The string "space" may appear in lines of the listing. Report each line where it does.

# Data listing
*** Begin section ***
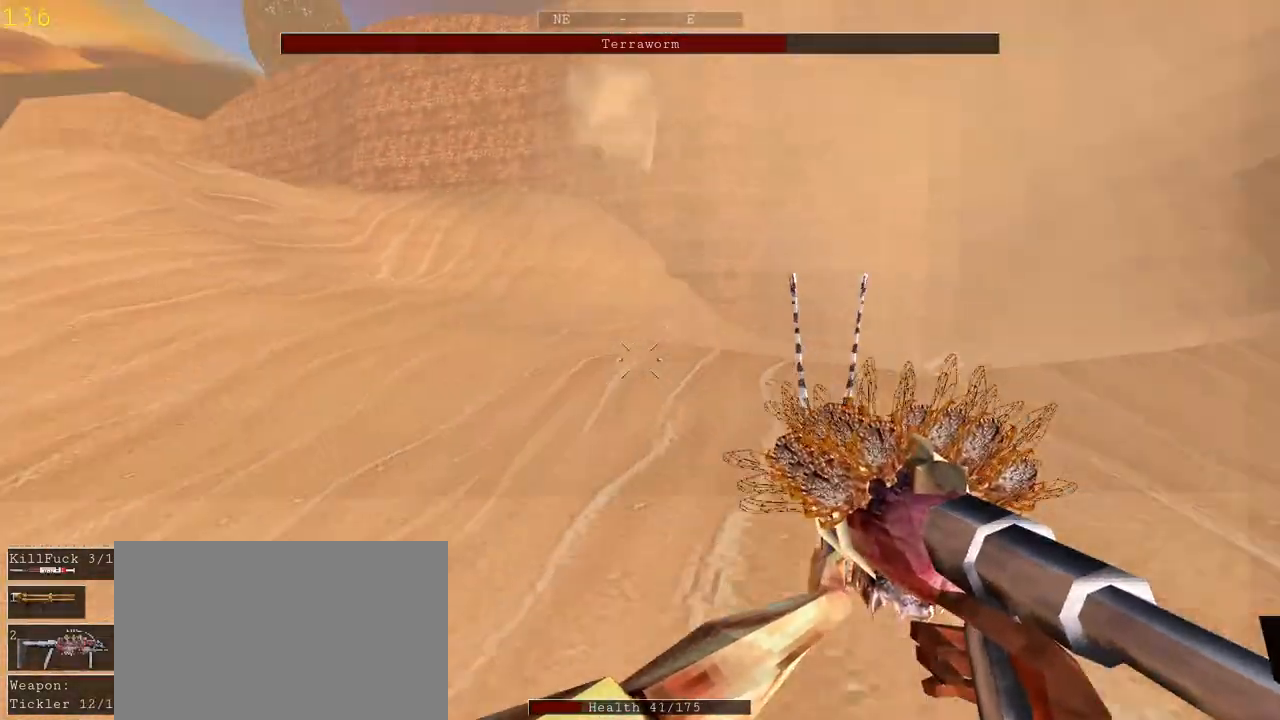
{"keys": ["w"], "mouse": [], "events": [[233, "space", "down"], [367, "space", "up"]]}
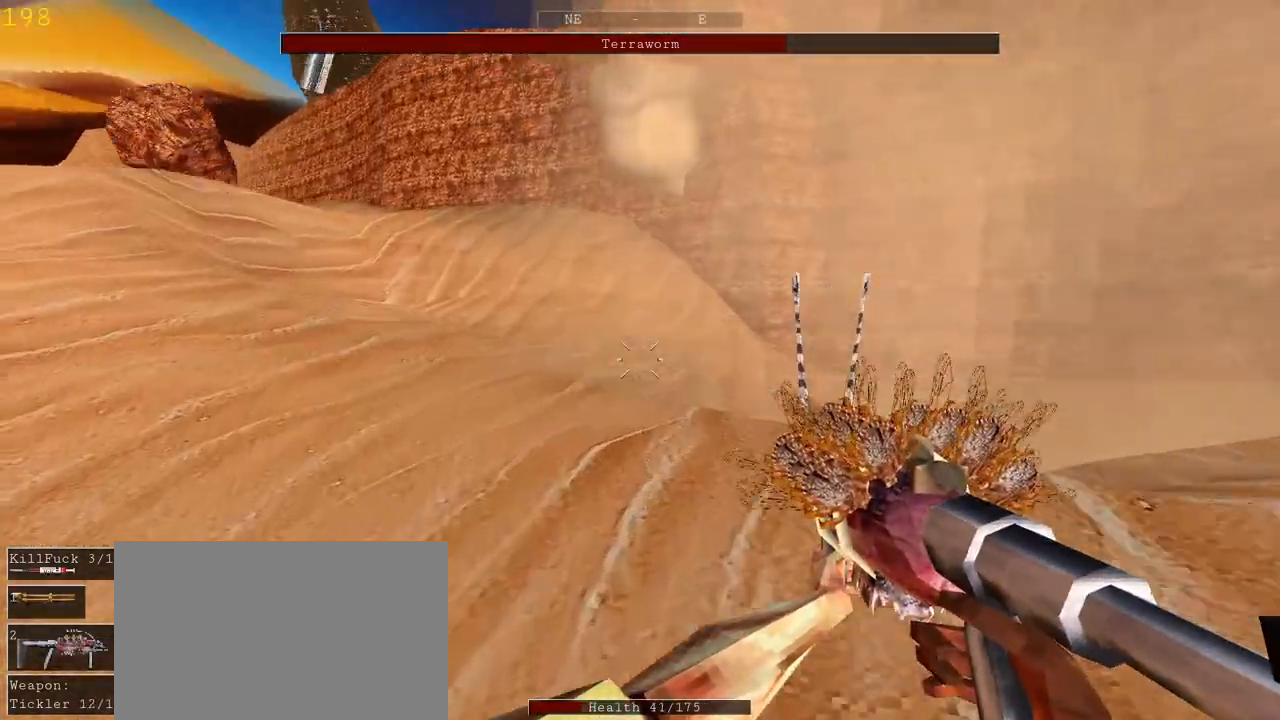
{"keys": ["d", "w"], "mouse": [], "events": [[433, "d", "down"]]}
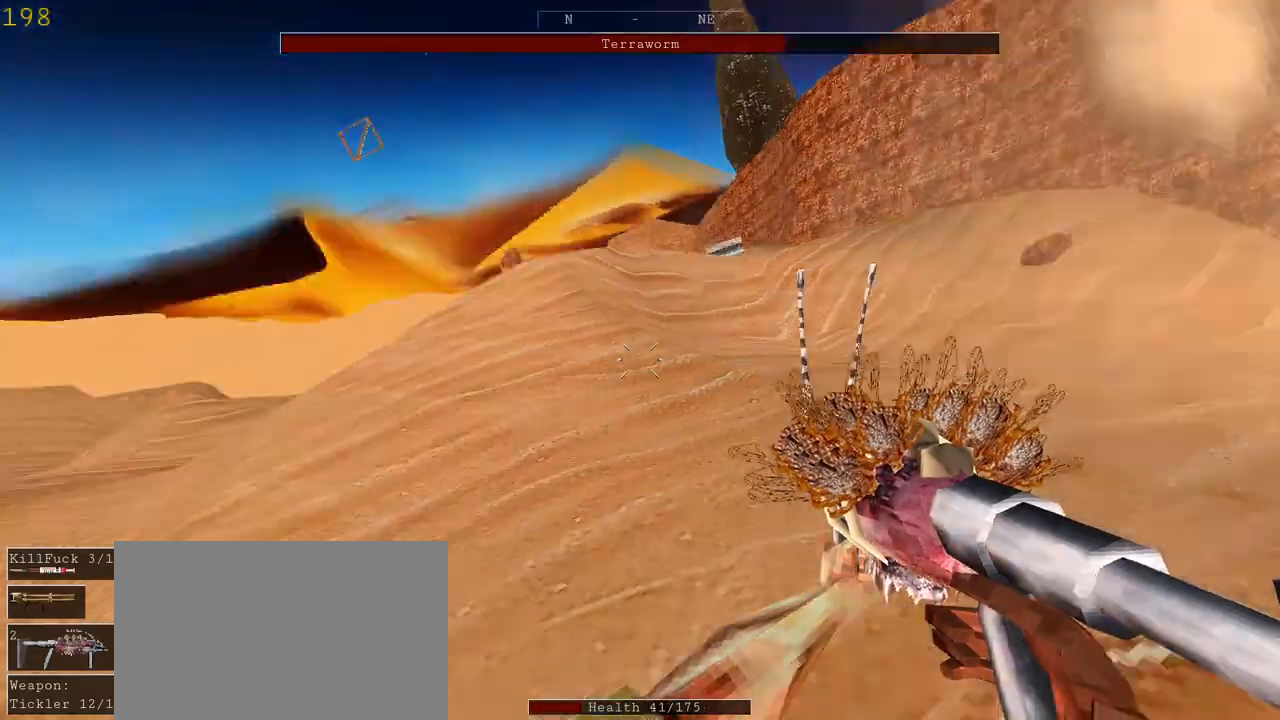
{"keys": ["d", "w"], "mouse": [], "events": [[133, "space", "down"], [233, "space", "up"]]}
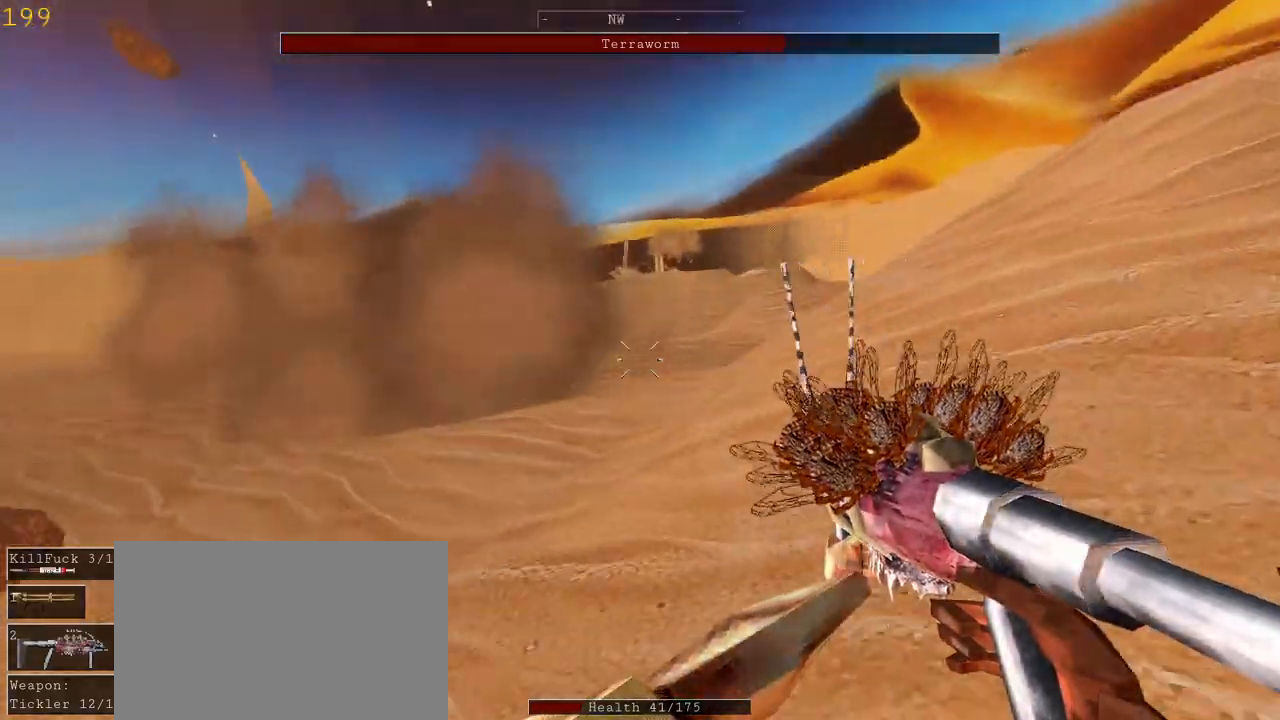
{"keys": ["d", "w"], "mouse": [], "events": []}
*** End section ***
*** Begin section ***
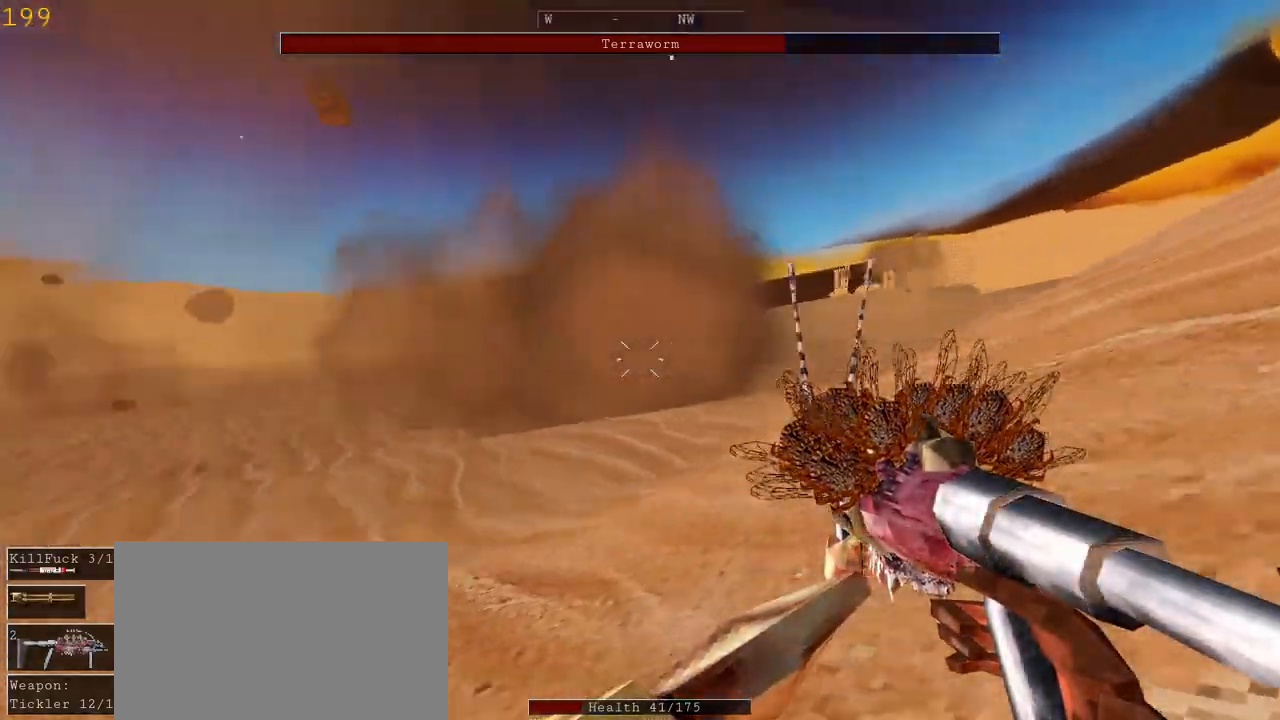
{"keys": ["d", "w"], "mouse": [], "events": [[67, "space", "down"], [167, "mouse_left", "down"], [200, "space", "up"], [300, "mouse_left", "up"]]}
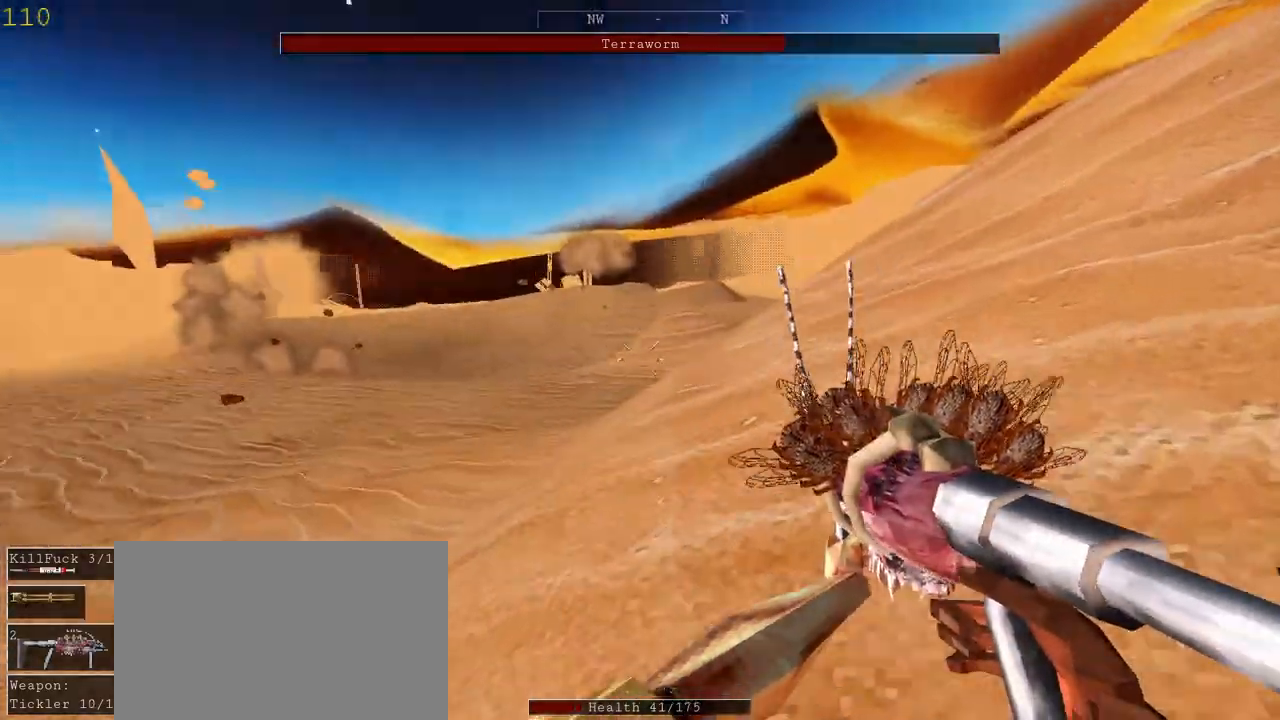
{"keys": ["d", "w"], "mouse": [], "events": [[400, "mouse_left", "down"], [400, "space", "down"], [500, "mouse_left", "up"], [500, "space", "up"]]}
*** End section ***
# Result for this task
{"keys": ["w"], "mouse": [], "events": [[233, "space", "down"], [367, "space", "up"]]}
{"keys": ["d", "w"], "mouse": [], "events": [[133, "space", "down"], [233, "space", "up"]]}
{"keys": ["d", "w"], "mouse": [], "events": [[67, "space", "down"], [167, "mouse_left", "down"], [200, "space", "up"], [300, "mouse_left", "up"]]}
{"keys": ["d", "w"], "mouse": [], "events": [[400, "mouse_left", "down"], [400, "space", "down"], [500, "mouse_left", "up"], [500, "space", "up"]]}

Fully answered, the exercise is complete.